What is chemosensitivity testing?
These tests combine molecular and cellular approaches and are designed to identify specific anti-cancer drugs. The results of the tests need to be validated, using assays.
The Onconomics test requires 15-25 ml of whole (peripheral) blood, to be sent in a liquid preservative in a 50ml volume Falcon tube. Tissue samples require a minimum of 400mg, sent in the vial provided.
Support and training
RGCC provides phone and online support on how to conduct the test and interpret the results. We also provide regular training courses for clinicians in order to familiarise them with the tests.
How to take a sample
RGCC will provide you with a transportation container with the following:
- Two vials for blood samples (note you only need one, another is provided in case)
- Vials for tissue samples (available upon request)
- A cooling bag containing an ice pack
- A medical form
- Documents required to transport biological samples.
The blood sample vials should be stored in the fridge. The ice pack should be kept in a freezer for at least 24 hours before it is used.
If you wish to send a tissue sample please place it in the vial. We require a minimum of 400mg to conduct the test. If you are sending a blood sample, we require 15-25ml of venous blood. Please discard the first 5ml of blood collected, to reduce the likelihood of contamination.
As soon as the blood sample is taken, place it in the vial, then close the top and roll it gently. Place the vial inside the transportation container. Please ensure that the medical form is completed, signed by a doctor and the patient and enclosed in the package.
Sending your samples
How to send your samples to RGCC
Step 1 – Arranging courier collection
Please give us 1-2 days’ notice of the shipment date in order to arrange collection. We will need the following details to arrange collection: your full postal address, including postal or zip code, a contact telephone number and a named contact to pass to the courier.

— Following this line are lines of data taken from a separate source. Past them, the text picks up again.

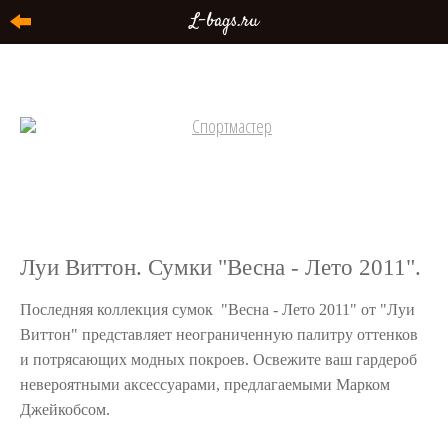
L-bags.ru
Луи Виттон. Сумки "Весна - Лето 2011".
Последняя коллекция сумок "Весна - Лето 2011" от "Луи
Виттон" представляет неограниченную палитру оттенков
и потрясающих модных покроев. Освежите ваш гардероб
невероятными аксессуарами, предлагаемыми Марком
Джейкобсом.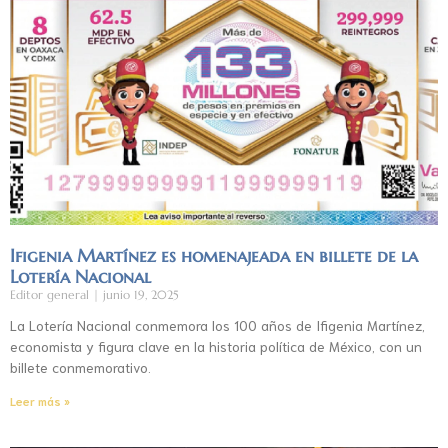
Ifigenia Martínez es homenajeada en billete de la
Lotería Nacional
Editor general
junio 19, 2025
La Lotería Nacional conmemora los 100 años de Ifigenia Martínez,
economista y figura clave en la historia política de México, con un
billete conmemorativo.
Leer más »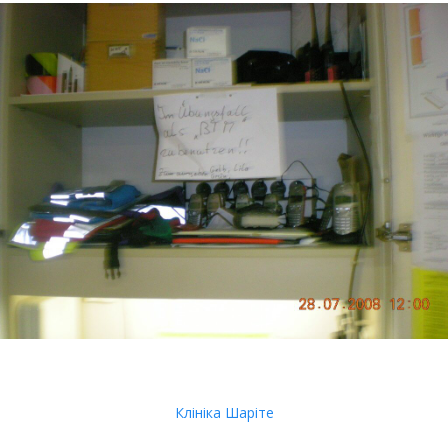
Клініка Шаріте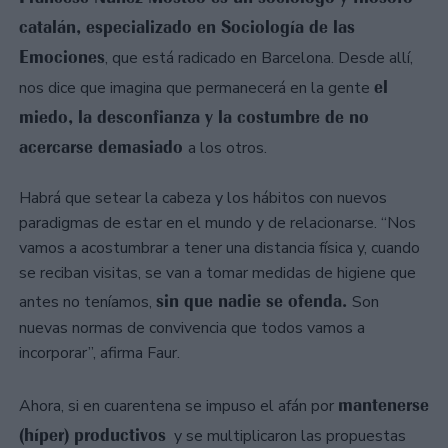
catalán, especializado en Sociología de las
Emociones
, que está radicado en Barcelona. Desde allí,
el
nos dice que imagina que permanecerá en la gente
miedo, la desconfianza y la costumbre de no
acercarse demasiado
a los otros.
Habrá que setear la cabeza y los hábitos con nuevos
paradigmas de estar en el mundo y de relacionarse. “Nos
vamos a acostumbrar a tener una distancia física y, cuando
se reciban visitas, se van a tomar medidas de higiene que
sin que nadie se ofenda.
antes no teníamos,
Son
nuevas normas de convivencia que todos vamos a
incorporar”, afirma Faur.
mantenerse
Ahora, si en cuarentena se impuso el afán por
(híper) productivos
y se multiplicaron las propuestas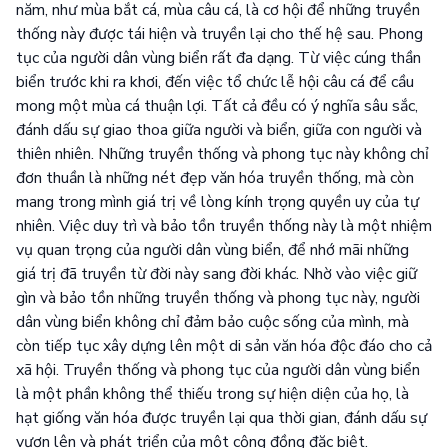
năm, như mùa bắt cá, mùa câu cá, là cơ hội để những truyền
thống này được tái hiện và truyền lại cho thế hệ sau. Phong
tục của người dân vùng biển rất đa dạng. Từ việc cúng thần
biển trước khi ra khơi, đến việc tổ chức lễ hội câu cá để cầu
mong một mùa cá thuận lợi. Tất cả đều có ý nghĩa sâu sắc,
đánh dấu sự giao thoa giữa người và biển, giữa con người và
thiên nhiên. Những truyền thống và phong tục này không chỉ
đơn thuần là những nét đẹp văn hóa truyền thống, mà còn
mang trong mình giá trị về lòng kính trọng quyền uy của tự
nhiên. Việc duy trì và bảo tồn truyền thống này là một nhiệm
vụ quan trọng của người dân vùng biển, để nhớ mãi những
giá trị đã truyền từ đời này sang đời khác. Nhờ vào việc giữ
gìn và bảo tồn những truyền thống và phong tục này, người
dân vùng biển không chỉ đảm bảo cuộc sống của mình, mà
còn tiếp tục xây dựng lên một di sản văn hóa độc đáo cho cả
xã hội. Truyền thống và phong tục của người dân vùng biển
là một phần không thể thiếu trong sự hiện diện của họ, là
hạt giống văn hóa được truyền lại qua thời gian, đánh dấu sự
vươn lên và phát triển của một cộng đồng đặc biệt.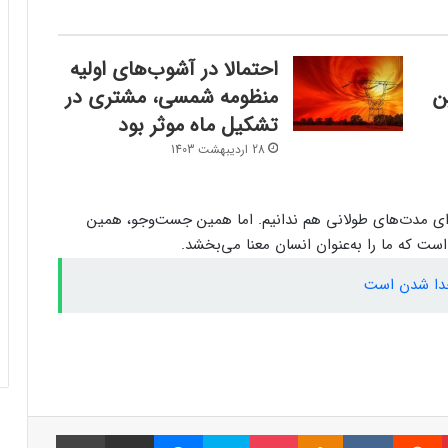
تلسکوپ جیمز وب، خطر برخورد سیارک ۲۰۲۴
YR۴ را بررسی می‌کند
احتمالا در آشوب‌های اولیه
ن
منظومه شمسی، مشتری در
تشکیل ماه موثر بود
کشف پرانرژی‌ترین «ذره شبح» در اعماق دریا
28 اردیبهشت 1403
تصمیم جدید ناسا برای فضانوردان سرگردان
در فضا
رای مدت‌های طولانی هم ندانیم. اما همین جست‌وجو، همین
 که ما را به‌عنوان انسان معنا می‌بخشد.
 جدا شدن است
کشف “Quipu”؛ بزرگترین سازه در جهان
شناخته شده
شکل هسته داخلی زمین در حال تغییر است
پینتریست
Reddit
VKontakte
Odnoklassniki
پاکت
اسکایپ
مسنجر
اشتراک گذاری با ایمیل
چاپ
سیارک 2024 YR4 در مسیر زمین؛ کدام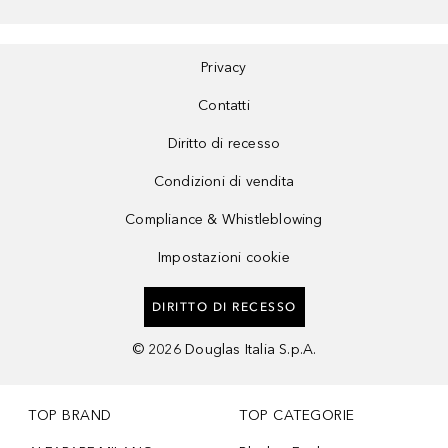
Privacy
Contatti
Diritto di recesso
Condizioni di vendita
Compliance & Whistleblowing
Impostazioni cookie
DIRITTO DI RECESSO
©
2026
Douglas Italia S.p.A.
TOP BRAND
TOP CATEGORIE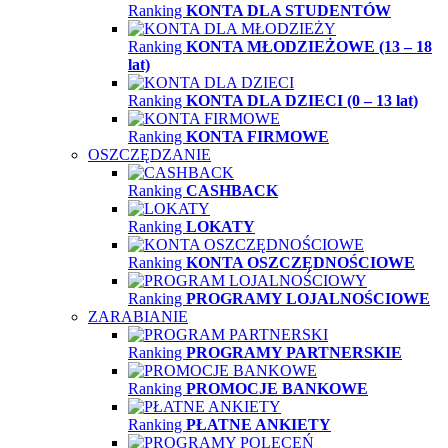
Ranking
KONTA DLA STUDENTÓW
Ranking
KONTA MŁODZIEŻOWE (13 – 18
lat)
Ranking
KONTA DLA DZIECI (0 – 13 lat)
Ranking
KONTA FIRMOWE
OSZCZĘDZANIE
Ranking
CASHBACK
Ranking
LOKATY
Ranking
KONTA OSZCZĘDNOŚCIOWE
Ranking
PROGRAMY LOJALNOŚCIOWE
ZARABIANIE
Ranking
PROGRAMY PARTNERSKIE
Ranking
PROMOCJE BANKOWE
Ranking
PŁATNE ANKIETY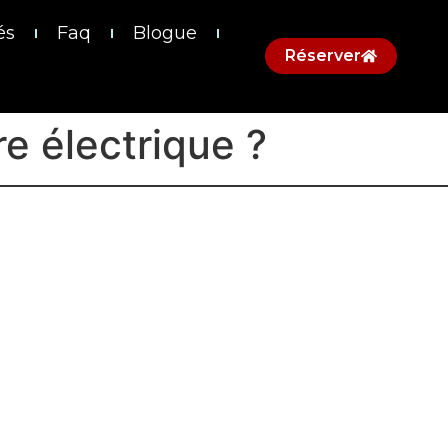
és
Faq
Blogue
Réserver
re électrique ?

We usually suggest you do these tests in the morning to allow time for the courier to collect the samples. Please bear in mind that the courier will contact you to inform you of the time of their last daily collection.

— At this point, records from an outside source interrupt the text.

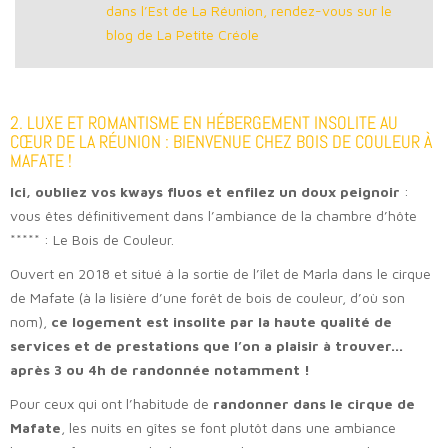
dans l’Est de La Réunion, rendez-vous sur le
blog de La Petite Créole
2. LUXE ET ROMANTISME EN HÉBERGEMENT INSOLITE AU
CŒUR DE LA RÉUNION : BIENVENUE CHEZ BOIS DE COULEUR À
MAFATE !
Ici, oubliez vos kways fluos et enfilez un doux peignoir
:
vous êtes définitivement dans l’ambiance de la chambre d’hôte
***** : Le Bois de Couleur.
Ouvert en 2018 et situé à la sortie de l’îlet de Marla dans le cirque
de Mafate (à la lisière d’une forêt de bois de couleur, d’où son
nom),
ce logement est insolite par la haute qualité de
services et de prestations que l’on a plaisir à trouver…
après 3 ou 4h de randonnée notamment !
Pour ceux qui ont l’habitude de
randonner dans le cirque de
Mafate
, les nuits en gîtes se font plutôt dans une ambiance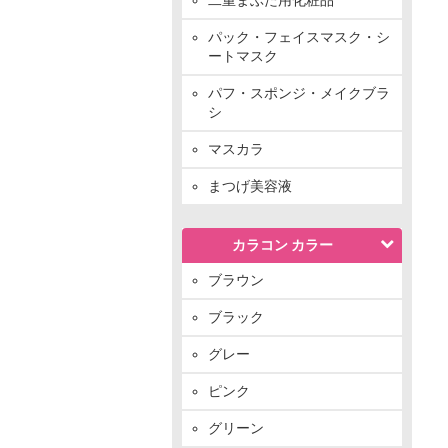
パック・フェイスマスク・シ
ートマスク
パフ・スポンジ・メイクブラ
シ
マスカラ
まつげ美容液
カラコン カラー
ブラウン
ブラック
グレー
ピンク
グリーン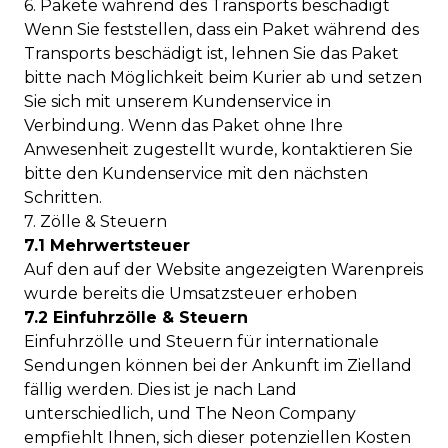
6. Pakete während des Transports beschädigt
Wenn Sie feststellen, dass ein Paket während des
Transports beschädigt ist, lehnen Sie das Paket
bitte nach Möglichkeit beim Kurier ab und setzen
Sie sich mit unserem Kundenservice in
Verbindung. Wenn das Paket ohne Ihre
Anwesenheit zugestellt wurde, kontaktieren Sie
bitte den Kundenservice mit den nächsten
Schritten.
7. Zölle & Steuern
7.1 Mehrwertsteuer
Auf den auf der Website angezeigten Warenpreis
wurde bereits die Umsatzsteuer erhoben
7.2 Einfuhrzölle & Steuern
Einfuhrzölle und Steuern für internationale
Sendungen können bei der Ankunft im Zielland
fällig werden. Dies ist je nach Land
unterschiedlich, und The Neon Company
empfiehlt Ihnen, sich dieser potenziellen Kosten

The courier we use is DHL Express. If you do not wish to use our courier, please contact us for our courier account number. You will need to supply this to the courier company, so the shipping fees can be charged to RGCC.

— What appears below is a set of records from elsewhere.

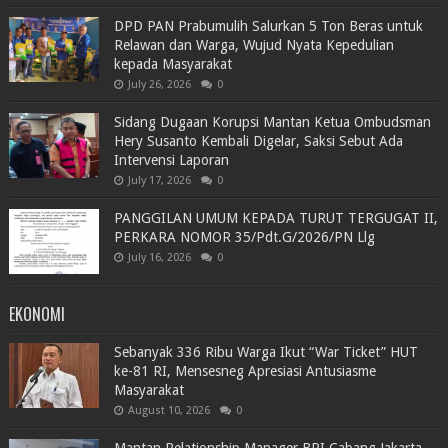
DPD PAN Prabumulih Salurkan 5 Ton Beras untuk
Relawan dan Warga, Wujud Nyata Kepedulian
kepada Masyarakat
July 26, 2026
0
Sidang Dugaan Korupsi Mantan Ketua Ombudsman
Hery Susanto Kembali Digelar, Saksi Sebut Ada
Intervensi Laporan
July 17, 2026
0
PANGGILAN UMUM KEPADA TURUT TERGUGAT II,
PERKARA NOMOR 35/Pdt.G/2026/PN Llg
July 16, 2026
0
EKONOMI
Sebanyak 336 Ribu Warga Ikut “War Ticket” HUT
ke-81 RI, Mensesneg Apresiasi Antusiasme
Masyarakat
August 10, 2026
0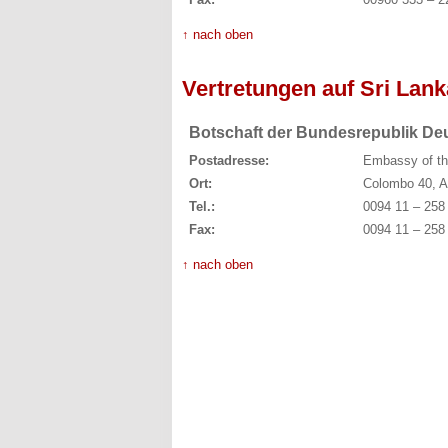
↑ nach oben
Vertretungen auf Sri Lank
Botschaft der Bundesrepublik De
Postadresse:
Embassy of th
Ort:
Colombo 40, A
Tel.:
0094 11 – 258
Fax:
0094 11 – 258
↑ nach oben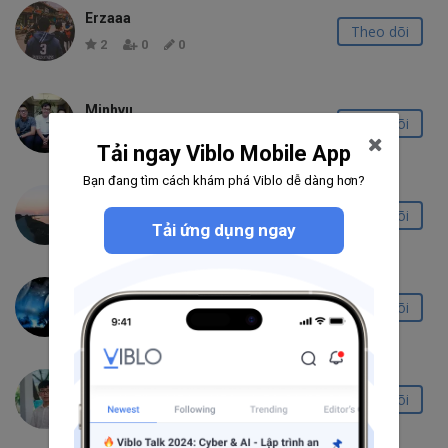
Erzaaa
Theo dõi
2
0
0
Minhvu
Theo dõi
0
0
0
Tải ngay Viblo Mobile App
Bạn đang tìm cách khám phá Viblo dễ dàng hơn?
Trinh Mai
Theo dõi
Tải ứng dụng ngay
0
0
0
namvipab
Theo dõi
2
0
0
thượng
Theo dõi
0
0
0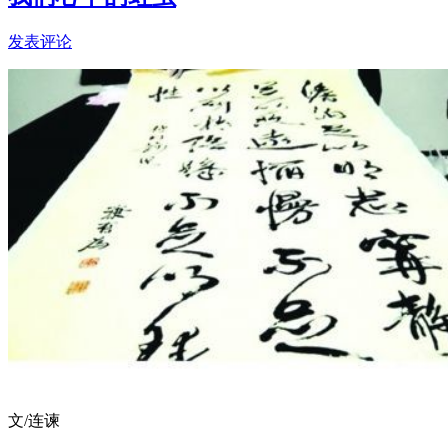
发表评论
文/连谏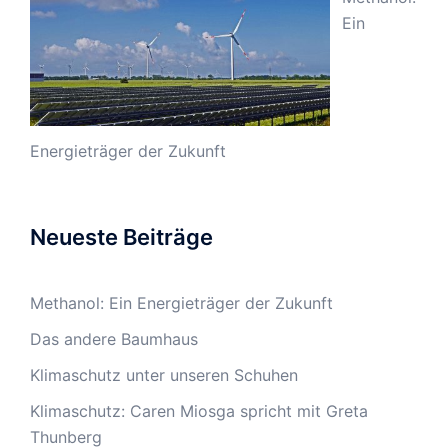
Ein
Energieträger der Zukunft
Neueste Beiträge
Methanol: Ein Energieträger der Zukunft
Das andere Baumhaus
Klimaschutz unter unseren Schuhen
Klimaschutz: Caren Miosga spricht mit Greta
Thunberg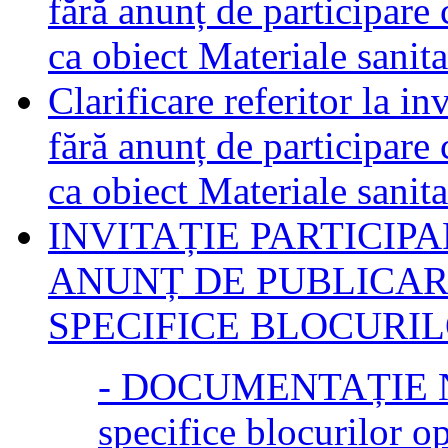
fără anunț de participare
ca obiect Materiale sanita
Clarificare referitor la in
fără anunț de participare
ca obiect Materiale sanita
INVITAȚIE PARTICIP
ANUNȚ DE PUBLICAR
SPECIFICE BLOCURIL
- DOCUMENTAȚIE NE
specifice blocurilor op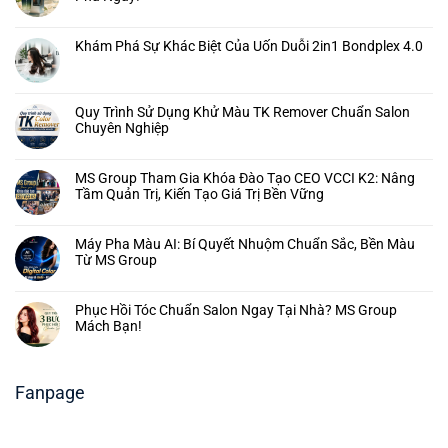
Khám Phá Sự Khác Biệt Của Uốn Duỗi 2in1 Bondplex 4.0
Quy Trình Sử Dụng Khử Màu TK Remover Chuẩn Salon
Chuyên Nghiệp
MS Group Tham Gia Khóa Đào Tạo CEO VCCI K2: Nâng
Tầm Quản Trị, Kiến Tạo Giá Trị Bền Vững
Máy Pha Màu AI: Bí Quyết Nhuộm Chuẩn Sắc, Bền Màu
Từ MS Group
Phục Hồi Tóc Chuẩn Salon Ngay Tại Nhà? MS Group
Mách Bạn!
Fanpage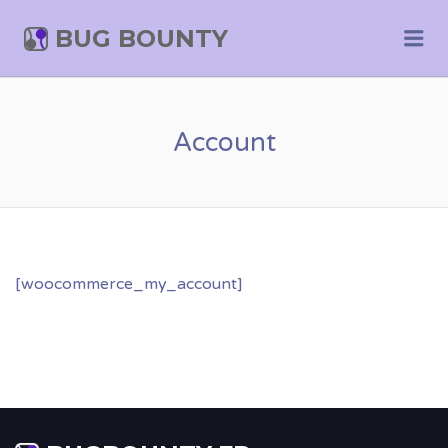
BUG BOUNTY
Me
Account
[woocommerce_my_account]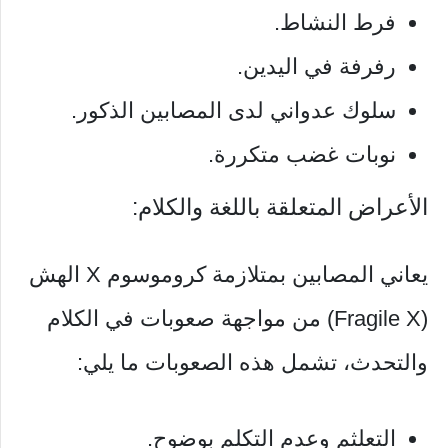
فرط النشاط.
رفرفة في اليدين.
سلوك عدواني لدى المصابين الذكور.
نوبات غضب متكررة.
الأعراض المتعلقة باللغة والكلام:
يعاني المصابين بمتلازمة كروموسوم X الهش
(Fragile X) من مواجهة صعوبات في الكلام
والتحدث، تشمل هذه الصعوبات ما يلي:
التعلثم وعدم التكلم بوضوح.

Step 2 – Complete paperwork
Complete all the necessary courier documents:
- A UN3373 biological substance category B commercial invoice (non-European countries only);
- Enter the description of the shipment as ‘biological substance category B, UN3373’, and record the total value of the shipment as US$1;
- Please be sure that the label ‘UN3373 diagnostic specimen’ is on the outer wall of the container. These labels are included in the transportation container provided by RGCC;
- Once the package has been collected by a courier, please email us to inform us that your sample is on its way.
The paperwork will be sent to you once your transportation container is dispatched.
What makes the difference
The Golden Rule
The way genes are expressed is not always the same as the rate proteins are expressed, because of a variety of processes that go on within cells. For a drug to have an effect it needs to pass through a permeable membrane and into cells. In order to confirm the information that the test generates, the cancer cells are exposed to the active substance of each drug and we explore if the drug has the ability to destroy viable cancer cells.